Abstract

Towards the goal of developing stable humanoid robots and leg prostheses, we present a biologically motivated control strategy for walking where system angular momentum is explicitly controlled. Using human kinematic gait data, we calculate the distribution of spin angular momentum throughout the human body at slow and self-selected walking speeds. Principal component analysis reveals three angular momentum primitives that explain 99% of the walking data for sagittal plane body rotations. In addition, our analysis shows that the angular momentum primitives are invariant with walking speed. Using these biomechanical results, we simulate human walking during the single support phase using a morphologically realistic humanoid model walking in the sagittal plane.
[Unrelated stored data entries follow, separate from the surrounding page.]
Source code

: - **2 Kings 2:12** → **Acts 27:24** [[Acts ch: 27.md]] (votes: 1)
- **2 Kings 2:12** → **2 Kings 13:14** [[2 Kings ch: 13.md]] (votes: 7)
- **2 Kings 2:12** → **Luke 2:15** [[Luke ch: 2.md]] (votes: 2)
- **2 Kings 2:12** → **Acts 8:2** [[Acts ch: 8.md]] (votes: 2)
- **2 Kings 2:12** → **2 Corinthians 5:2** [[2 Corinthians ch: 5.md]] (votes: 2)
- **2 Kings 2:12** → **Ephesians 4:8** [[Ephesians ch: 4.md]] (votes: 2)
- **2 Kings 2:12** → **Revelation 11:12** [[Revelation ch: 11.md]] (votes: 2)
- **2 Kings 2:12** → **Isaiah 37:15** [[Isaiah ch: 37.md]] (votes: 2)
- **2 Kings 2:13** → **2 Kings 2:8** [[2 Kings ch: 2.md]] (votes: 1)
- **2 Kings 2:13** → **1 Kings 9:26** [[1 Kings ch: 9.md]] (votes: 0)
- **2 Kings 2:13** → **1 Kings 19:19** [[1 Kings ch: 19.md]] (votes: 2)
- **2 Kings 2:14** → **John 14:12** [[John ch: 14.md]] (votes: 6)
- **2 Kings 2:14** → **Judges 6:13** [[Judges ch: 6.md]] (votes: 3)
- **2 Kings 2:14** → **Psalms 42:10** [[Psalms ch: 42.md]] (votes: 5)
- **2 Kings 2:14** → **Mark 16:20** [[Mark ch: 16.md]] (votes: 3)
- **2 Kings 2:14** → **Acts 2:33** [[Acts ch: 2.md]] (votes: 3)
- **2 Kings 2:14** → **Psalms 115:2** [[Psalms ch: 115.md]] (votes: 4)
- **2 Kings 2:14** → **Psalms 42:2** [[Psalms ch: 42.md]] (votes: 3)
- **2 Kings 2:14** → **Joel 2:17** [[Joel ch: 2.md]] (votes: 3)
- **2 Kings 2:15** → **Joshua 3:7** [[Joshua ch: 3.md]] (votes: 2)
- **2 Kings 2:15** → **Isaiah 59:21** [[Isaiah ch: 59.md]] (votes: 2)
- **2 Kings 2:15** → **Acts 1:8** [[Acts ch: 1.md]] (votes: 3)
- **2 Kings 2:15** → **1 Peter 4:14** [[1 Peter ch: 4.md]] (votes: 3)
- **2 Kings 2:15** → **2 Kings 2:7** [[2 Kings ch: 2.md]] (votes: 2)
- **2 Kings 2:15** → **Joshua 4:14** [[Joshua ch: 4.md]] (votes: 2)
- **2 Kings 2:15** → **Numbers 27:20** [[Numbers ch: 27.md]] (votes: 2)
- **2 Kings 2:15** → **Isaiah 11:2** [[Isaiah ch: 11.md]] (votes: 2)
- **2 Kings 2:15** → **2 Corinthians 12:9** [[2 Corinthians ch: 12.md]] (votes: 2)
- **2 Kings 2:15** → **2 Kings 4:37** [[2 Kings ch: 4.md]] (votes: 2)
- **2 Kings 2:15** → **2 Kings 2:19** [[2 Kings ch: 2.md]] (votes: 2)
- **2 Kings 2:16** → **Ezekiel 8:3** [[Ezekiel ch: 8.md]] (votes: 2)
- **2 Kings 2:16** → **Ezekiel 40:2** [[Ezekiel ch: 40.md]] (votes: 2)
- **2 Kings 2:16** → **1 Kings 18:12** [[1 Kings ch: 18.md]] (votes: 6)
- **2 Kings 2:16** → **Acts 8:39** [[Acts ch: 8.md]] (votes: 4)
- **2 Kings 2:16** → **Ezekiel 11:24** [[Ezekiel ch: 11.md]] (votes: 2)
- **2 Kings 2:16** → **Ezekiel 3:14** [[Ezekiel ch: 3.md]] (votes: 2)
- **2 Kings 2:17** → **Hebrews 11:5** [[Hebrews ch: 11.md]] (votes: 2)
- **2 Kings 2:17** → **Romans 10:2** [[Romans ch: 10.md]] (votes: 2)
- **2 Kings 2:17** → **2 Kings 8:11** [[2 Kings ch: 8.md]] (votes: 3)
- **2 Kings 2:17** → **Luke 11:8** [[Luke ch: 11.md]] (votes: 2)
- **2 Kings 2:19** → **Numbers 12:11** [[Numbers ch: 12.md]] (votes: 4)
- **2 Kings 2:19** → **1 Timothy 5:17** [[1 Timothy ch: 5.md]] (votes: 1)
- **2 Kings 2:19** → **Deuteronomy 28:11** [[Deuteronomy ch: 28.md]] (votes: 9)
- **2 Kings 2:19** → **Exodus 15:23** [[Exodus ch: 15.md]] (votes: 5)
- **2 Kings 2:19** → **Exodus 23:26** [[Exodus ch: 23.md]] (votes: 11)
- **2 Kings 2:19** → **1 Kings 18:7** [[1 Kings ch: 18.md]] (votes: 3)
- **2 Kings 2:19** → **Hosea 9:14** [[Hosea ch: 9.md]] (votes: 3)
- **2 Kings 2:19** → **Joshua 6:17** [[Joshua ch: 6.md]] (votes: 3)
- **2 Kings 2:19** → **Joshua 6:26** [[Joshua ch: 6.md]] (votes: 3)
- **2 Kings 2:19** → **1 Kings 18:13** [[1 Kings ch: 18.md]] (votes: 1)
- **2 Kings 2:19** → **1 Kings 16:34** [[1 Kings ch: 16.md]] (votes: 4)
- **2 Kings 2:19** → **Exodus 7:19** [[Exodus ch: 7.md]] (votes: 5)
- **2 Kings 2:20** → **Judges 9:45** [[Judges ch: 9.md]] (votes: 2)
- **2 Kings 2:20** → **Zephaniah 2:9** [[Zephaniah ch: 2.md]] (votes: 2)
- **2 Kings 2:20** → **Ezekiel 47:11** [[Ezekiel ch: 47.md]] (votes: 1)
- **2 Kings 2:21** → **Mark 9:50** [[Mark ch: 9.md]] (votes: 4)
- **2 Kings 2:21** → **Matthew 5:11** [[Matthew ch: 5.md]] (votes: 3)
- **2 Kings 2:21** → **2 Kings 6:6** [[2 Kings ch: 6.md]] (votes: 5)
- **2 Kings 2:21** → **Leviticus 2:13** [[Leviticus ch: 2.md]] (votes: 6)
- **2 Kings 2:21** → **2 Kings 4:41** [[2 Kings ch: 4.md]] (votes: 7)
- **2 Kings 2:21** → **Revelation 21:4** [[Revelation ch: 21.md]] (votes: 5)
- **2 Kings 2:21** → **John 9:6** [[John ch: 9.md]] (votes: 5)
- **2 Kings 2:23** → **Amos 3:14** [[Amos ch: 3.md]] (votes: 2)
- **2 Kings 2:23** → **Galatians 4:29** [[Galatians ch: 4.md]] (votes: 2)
There is minimal predefined specification of the desired gait motion. With only the model's walking speed and stride length as an input, our control system searches for joint reference trajectories that minimize the error between the model's angular momentum distribution and the biologically determined distribution. Resulting model joint kinematics are in qualitative agreement with human gait data, suggesting that exploiting invariant angular momentum primitives In humanoid control may prove critical to achieving biological realism in legged robots and prostheses. The angular momentum primitives framework can substantially simplify the process of gait synthesis and enable the operator of a humanoid robot or powered leg prosthesis to easily change stride length and/or walking speed.